Player to player comps

One hopes the Kraken’s answer to Nathan Mackinnon is Matty Beniers. That’s not the case just yet, but it’s the ideal outcome. The team has no current comparable to Mikko Rantanen, a winger with size, skating and scoring touch, but maybe someone like Ryan Winterton blossoms into the sort of player that can ride shotgun with Beniers. Gabriel Landeskog, a ten year veteran with intangibles galore and high draft pedigree, who has been scoring at a point-per-game pace the last few years, is better than Eberle, Gourde or Schwartz, and it seems a lot to ask Beniers to fill that role as well.
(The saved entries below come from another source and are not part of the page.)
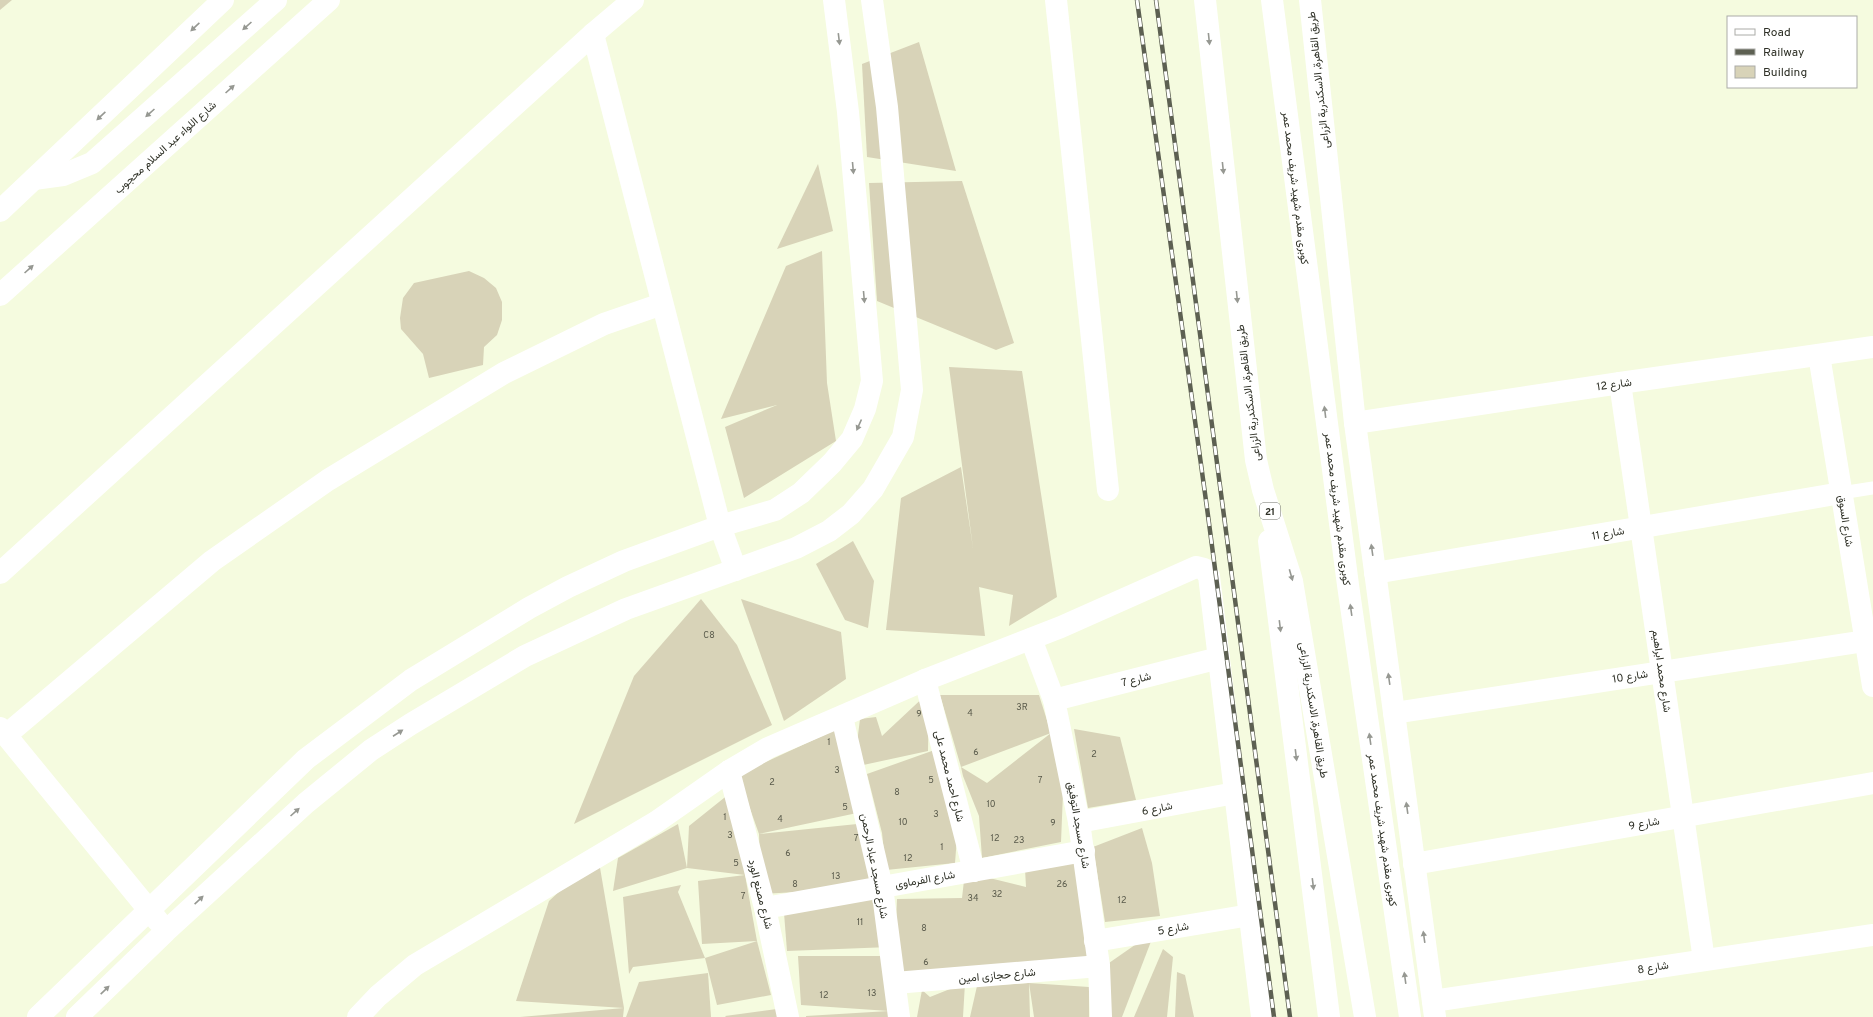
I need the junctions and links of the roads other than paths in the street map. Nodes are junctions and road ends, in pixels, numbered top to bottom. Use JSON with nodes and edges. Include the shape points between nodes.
{"nodes":[{"id":1,"x":223,"y":0,"type":"edge"},
{"id":2,"x":276,"y":0,"type":"edge"},
{"id":3,"x":329,"y":0,"type":"edge"},
{"id":4,"x":633,"y":0,"type":"edge"},
{"id":5,"x":834,"y":0,"type":"edge"},
{"id":6,"x":872,"y":0,"type":"edge"},
{"id":7,"x":1056,"y":0,"type":"edge"},
{"id":8,"x":1205,"y":0,"type":"edge"},
{"id":9,"x":1272,"y":0,"type":"edge"},
{"id":10,"x":1310,"y":0,"type":"edge"},
{"id":11,"x":593,"y":34,"type":"junction"},
{"id":12,"x":34,"y":179,"type":"junction"},
{"id":13,"x":0,"y":211,"type":"edge"},
{"id":14,"x":0,"y":295,"type":"edge"},
{"id":15,"x":662,"y":304,"type":"junction"},
{"id":16,"x":1873,"y":347,"type":"edge"},
{"id":17,"x":1819,"y":355,"type":"junction"},
{"id":18,"x":1620,"y":382,"type":"junction"},
{"id":19,"x":1355,"y":423,"type":"junction"},
{"id":20,"x":1873,"y":488,"type":"edge"},
{"id":21,"x":1108,"y":490,"type":"dead end"},
{"id":22,"x":1263,"y":490,"type":"junction"},
{"id":23,"x":1841,"y":493,"type":"junction"},
{"id":24,"x":720,"y":526,"type":"junction"},
{"id":25,"x":1641,"y":527,"type":"junction"},
{"id":26,"x":736,"y":570,"type":"junction"},
{"id":27,"x":0,"y":573,"type":"edge"},
{"id":28,"x":1375,"y":573,"type":"junction"},
{"id":29,"x":1030,"y":639,"type":"junction"},
{"id":30,"x":1865,"y":641,"type":"junction"},
{"id":31,"x":1219,"y":658,"type":"junction"},
{"id":32,"x":1662,"y":671,"type":"junction"},
{"id":33,"x":926,"y":680,"type":"junction"},
{"id":34,"x":1873,"y":686,"type":"edge"},
{"id":35,"x":1054,"y":700,"type":"junction"},
{"id":36,"x":1394,"y":712,"type":"junction"},
{"id":37,"x":842,"y":716,"type":"junction"},
{"id":38,"x":3,"y":732,"type":"edge"},
{"id":39,"x":730,"y":771,"type":"junction"},
{"id":40,"x":1873,"y":783,"type":"edge"},
{"id":41,"x":1235,"y":793,"type":"junction"},
{"id":42,"x":1683,"y":816,"type":"junction"},
{"id":43,"x":1079,"y":822,"type":"junction"},
{"id":44,"x":1084,"y":851,"type":"junction"},
{"id":45,"x":1414,"y":864,"type":"junction"},
{"id":46,"x":974,"y":871,"type":"junction"},
{"id":47,"x":882,"y":887,"type":"junction"},
{"id":48,"x":765,"y":908,"type":"junction"},
{"id":49,"x":149,"y":910,"type":"junction"},
{"id":50,"x":1250,"y":915,"type":"junction"},
{"id":51,"x":166,"y":931,"type":"junction"},
{"id":52,"x":1873,"y":935,"type":"edge"},
{"id":53,"x":1095,"y":941,"type":"junction"},
{"id":54,"x":1704,"y":960,"type":"junction"},
{"id":55,"x":1099,"y":966,"type":"junction"},
{"id":56,"x":895,"y":983,"type":"junction"},
{"id":57,"x":1434,"y":1009,"type":"edge"},
{"id":58,"x":38,"y":1017,"type":"edge"},
{"id":59,"x":77,"y":1017,"type":"edge"},
{"id":60,"x":358,"y":1017,"type":"edge"},
{"id":61,"x":788,"y":1017,"type":"edge"},
{"id":62,"x":899,"y":1017,"type":"edge"},
{"id":63,"x":1101,"y":1017,"type":"edge"},
{"id":64,"x":1262,"y":1017,"type":"edge"},
{"id":65,"x":1330,"y":1017,"type":"edge"},
{"id":66,"x":1365,"y":1017,"type":"edge"},
{"id":67,"x":1410,"y":1017,"type":"edge"}],
"edges":[{"from":1,"to":12,"type":"main road","one_way":true},
{"from":2,"to":12,"type":"main road","one_way":true,"via":[[92,163],[63,175]]},
{"from":14,"to":3,"type":"main road","name":"شارع اللواء عبد السلام محجوب","one_way":true},
{"from":4,"to":11,"type":"main road"},
{"from":5,"to":24,"type":"main road","one_way":true,"via":[[848,112],[872,381],[865,409],[852,439],[832,464],[801,494],[775,510]]},
{"from":6,"to":26,"type":"main road","via":[[886,107],[912,390],[903,437],[873,489],[851,514],[829,531],[796,548]]},
{"from":7,"to":21,"type":"main road"},
{"from":8,"to":22,"type":"main road","name":"طريق القاهرة, الاسكندرية الزراعى","number":"21","one_way":true,"via":[[1251,430]]},
{"from":67,"to":9,"type":"main road","name":"كوبرى مقدم شهيد شريف محمد عمر","one_way":true,"via":[[1348,585]]},
{"from":10,"to":19,"type":"main road","name":"طريق القاهرة, الاسكندرية الزراعى"},
{"from":11,"to":15,"type":"main road"},
{"from":11,"to":27,"type":"main road"},
{"from":12,"to":13,"type":"main road"},
{"from":15,"to":24,"type":"main road"},
{"from":15,"to":38,"type":"main road","via":[[604,324],[504,373],[328,480],[212,561]]},
{"from":16,"to":17,"type":"main road","name":"شارع 12"},
{"from":17,"to":18,"type":"main road","name":"شارع 12"},
{"from":17,"to":23,"type":"main road","name":"شارع السوق"},
{"from":18,"to":19,"type":"main road","name":"شارع 12"},
{"from":18,"to":25,"type":"main road","name":"شارع محمد ابراهيم"},
{"from":28,"to":19,"type":"main road","name":"طريق القاهرة, الاسكندرية الزراعى","one_way":true},
{"from":20,"to":23,"type":"lane"},
{"from":22,"to":65,"type":"main road","one_way":true},
{"from":22,"to":66,"type":"main road","name":"طريق القاهرة, الاسكندرية الزراعى","number":"21","one_way":true,"via":[[1292,581]]},
{"from":23,"to":25,"type":"main road","name":"شارع 11"},
{"from":23,"to":30,"type":"main road","name":"شارع السوق"},
{"from":24,"to":26,"type":"main road"},
{"from":24,"to":49,"type":"main road","via":[[624,561],[568,587],[411,680],[306,759]]},
{"from":25,"to":28,"type":"main road","name":"شارع 11"},
{"from":25,"to":32,"type":"main road","name":"شارع محمد ابراهيم"},
{"from":51,"to":26,"type":"main road","one_way":true,"via":[[311,798],[371,750],[411,724],[525,656],[579,630],[626,609]]},
{"from":36,"to":28,"type":"main road","name":"طريق القاهرة, الاسكندرية الزراعى","one_way":true},
{"from":29,"to":31,"type":"main road","via":[[1192,568],[1200,567],[1208,572],[1209,576]]},
{"from":29,"to":33,"type":"main road"},
{"from":29,"to":35,"type":"main road","name":"شارع مسجد التوفيق"},
{"from":30,"to":32,"type":"main road","name":"شارع 10"},
{"from":30,"to":34,"type":"main road","name":"شارع السوق"},
{"from":31,"to":35,"type":"main road","name":"شارع 7"},
{"from":31,"to":41,"type":"main road"},
{"from":32,"to":36,"type":"main road","name":"شارع 10"},
{"from":32,"to":42,"type":"main road","name":"شارع محمد ابراهيم"},
{"from":33,"to":37,"type":"main road"},
{"from":33,"to":46,"type":"main road","name":"شارع احمد محمد على"},
{"from":35,"to":43,"type":"main road","name":"شارع مسجد التوفيق"},
{"from":45,"to":36,"type":"main road","name":"طريق القاهرة, الاسكندرية الزراعى","one_way":true},
{"from":37,"to":39,"type":"main road","via":[[768,748]]},
{"from":37,"to":47,"type":"main road","name":"شارع مسجد عباد الرحمن"},
{"from":38,"to":49,"type":"main road"},
{"from":39,"to":48,"type":"main road","name":"شارع مصنع الورد"},
{"from":39,"to":60,"type":"main road","via":[[656,822],[415,965],[378,996]]},
{"from":40,"to":42,"type":"main road","name":"شارع 9"},
{"from":41,"to":43,"type":"main road","name":"شارع 6"},
{"from":41,"to":50,"type":"main road"},
{"from":42,"to":45,"type":"main road","name":"شارع 9"},
{"from":42,"to":54,"type":"main road","name":"شارع محمد ابراهيم"},
{"from":43,"to":44,"type":"main road","name":"شارع مسجد التوفيق"},
{"from":44,"to":46,"type":"main road","name":"شارع الفرماوى"},
{"from":44,"to":53,"type":"main road","name":"شارع مسجد التوفيق"},
{"from":57,"to":45,"type":"main road","name":"طريق القاهرة, الاسكندرية الزراعى","one_way":true},
{"from":46,"to":47,"type":"main road","name":"شارع الفرماوى"},
{"from":47,"to":48,"type":"main road","name":"شارع الفرماوى"},
{"from":47,"to":56,"type":"main road","name":"شارع مسجد عباد الرحمن"},
{"from":48,"to":61,"type":"main road","name":"شارع مصنع الورد"},
{"from":49,"to":51,"type":"main road"},
{"from":49,"to":58,"type":"main road"},
{"from":50,"to":53,"type":"main road","name":"شارع 5"},
{"from":50,"to":64,"type":"main road"},
{"from":59,"to":51,"type":"main road","one_way":true},
{"from":52,"to":54,"type":"main road","name":"شارع 8"},
{"from":53,"to":55,"type":"main road","name":"شارع مسجد التوفيق"},
{"from":54,"to":57,"type":"main road","name":"شارع 8"},
{"from":55,"to":56,"type":"main road","name":"شارع حجازى امين"},
{"from":55,"to":63,"type":"main road","name":"شارع مسجد التوفيق"},
{"from":56,"to":62,"type":"main road","name":"شارع مسجد عباد الرحمن"}]}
In net, the Kraken have Colorado’s old flame, a Vezina finalist who left as a free agent, signing a deal the Avs couldn’t afford without other roster moves to stay under the cap. Grubauer struggled, but let’s face it, everyone did, and he has even odds of returning to form behind a more solid and cohesive defensive core than the team iced last season. The Avalanche’s replacement for Gru, Darcy Kuemper, put up a middling 0.902 save percentage on his way to a Cup win. Grubauer is capable of that and more theoretically.
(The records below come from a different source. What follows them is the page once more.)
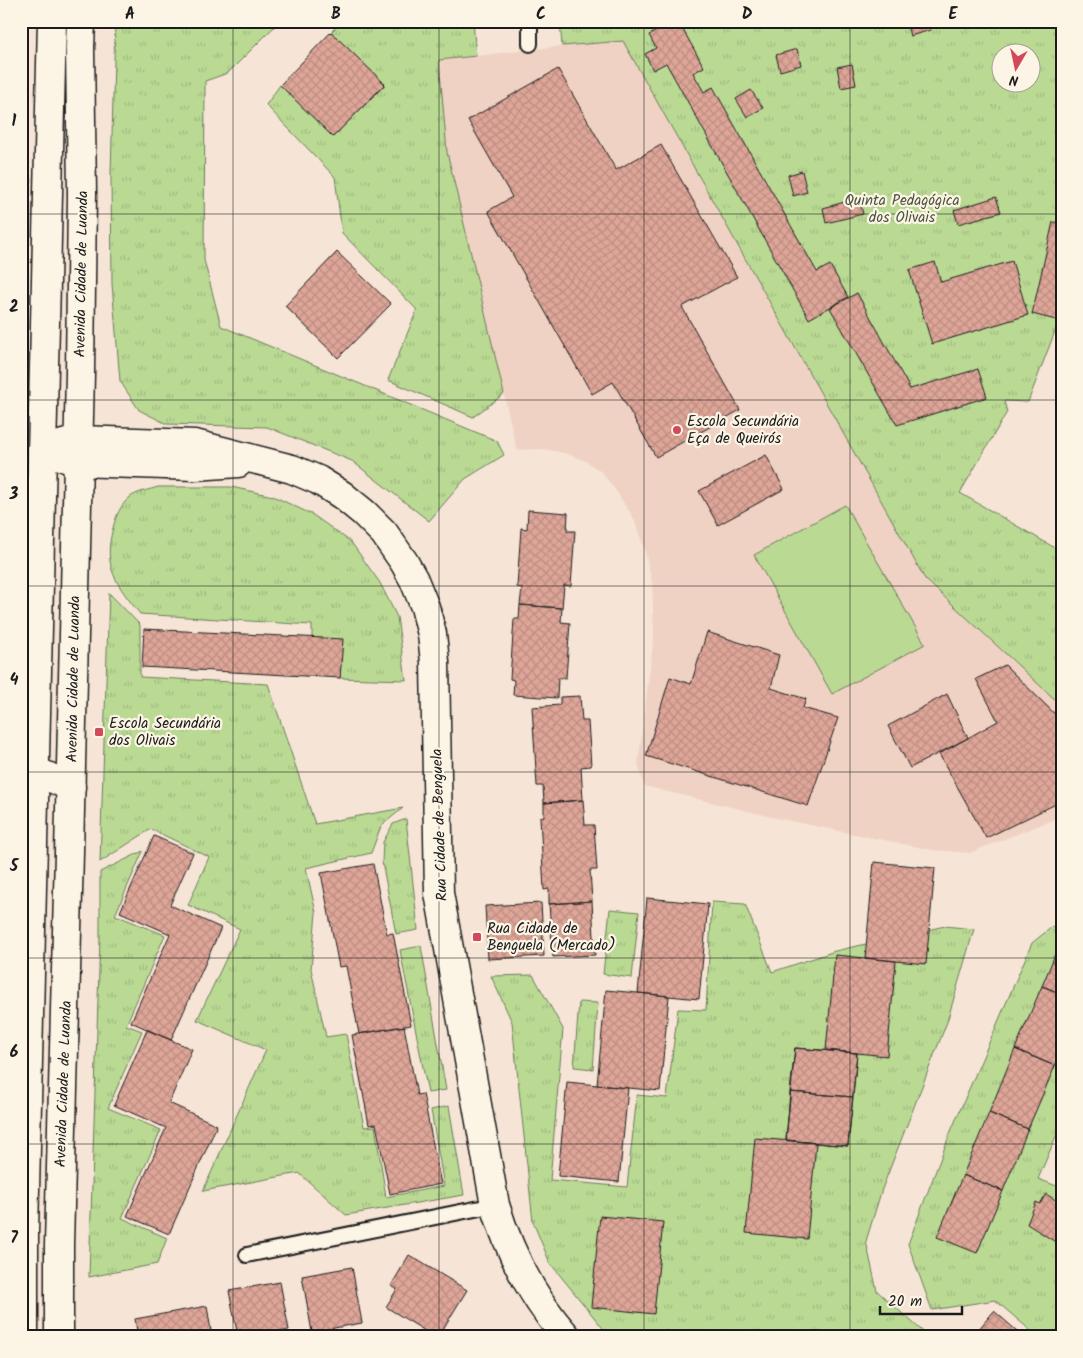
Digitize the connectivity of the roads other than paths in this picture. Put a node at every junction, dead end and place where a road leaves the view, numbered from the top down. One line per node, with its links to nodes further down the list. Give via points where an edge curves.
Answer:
1 (52, 21): 5 (main road)
2 (81, 21): 6 (main road, Avenida Cidade de Luanda)
3 (530, 21): 4 (lane)
4 (530, 44)
5 (42, 450): 6 (main road, Rua Cidade de Benguela); 7 (main road)
6 (78, 451): 8 (main road, Avenida Cidade de Luanda); 10 (main road, Rua Cidade de Benguela, via 195,466 265,461 292,469 318,480 364,513 384,533 414,580 432,634 435,662 439,893)
7 (29, 769): 8 (main road); 9 (main road)
8 (71, 788): 9 (main road); 13 (main road, Avenida Cidade de Luanda)
9 (28, 798): 12 (main road)
10 (495, 1205): 11 (lane); 14 (main road, Rua Cidade de Benguela, via 525,1280)
11 (247, 1255)
12 (24, 1337)
13 (59, 1337)
14 (567, 1337)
On defense either of Adam Larsson or Jamie Oleksiak might turn into this team’s Eric Johnson. A longtime teammate, who rode out the losing season(s) and was there when the talented core arrived, and somebody who inspires greatness in others as they try to get him a ring before his career winds down. But then there’s Cale Makar. Rookie of the year when came into the league, Norris Trophy winner, Hart Memorial Trophy winner and a force from the back end. The Kraken have nobody who holds a candle on the roster or in the system.

But don’t feel bad, because nobody else in the NHL does either. Makar just might be the defensive version of Connor McDavid, he’s that good. He will be a threat to win trophies and championships for the next decade, and Seattle’s path to their first Cup likely goes through Mile High city. The funny part of it all is that Makar is only an Av by fluke. He was their consolation pick at No. 4 overall, when they fell three spots down in the lottery. It wasn’t great scouting or research that got the Avalanche’s not-so-secret weapon, just a mix of seemingly bad (but in hindsight good) luck.

And guess which team fell down to the No. 4 pick this year Kraken fans?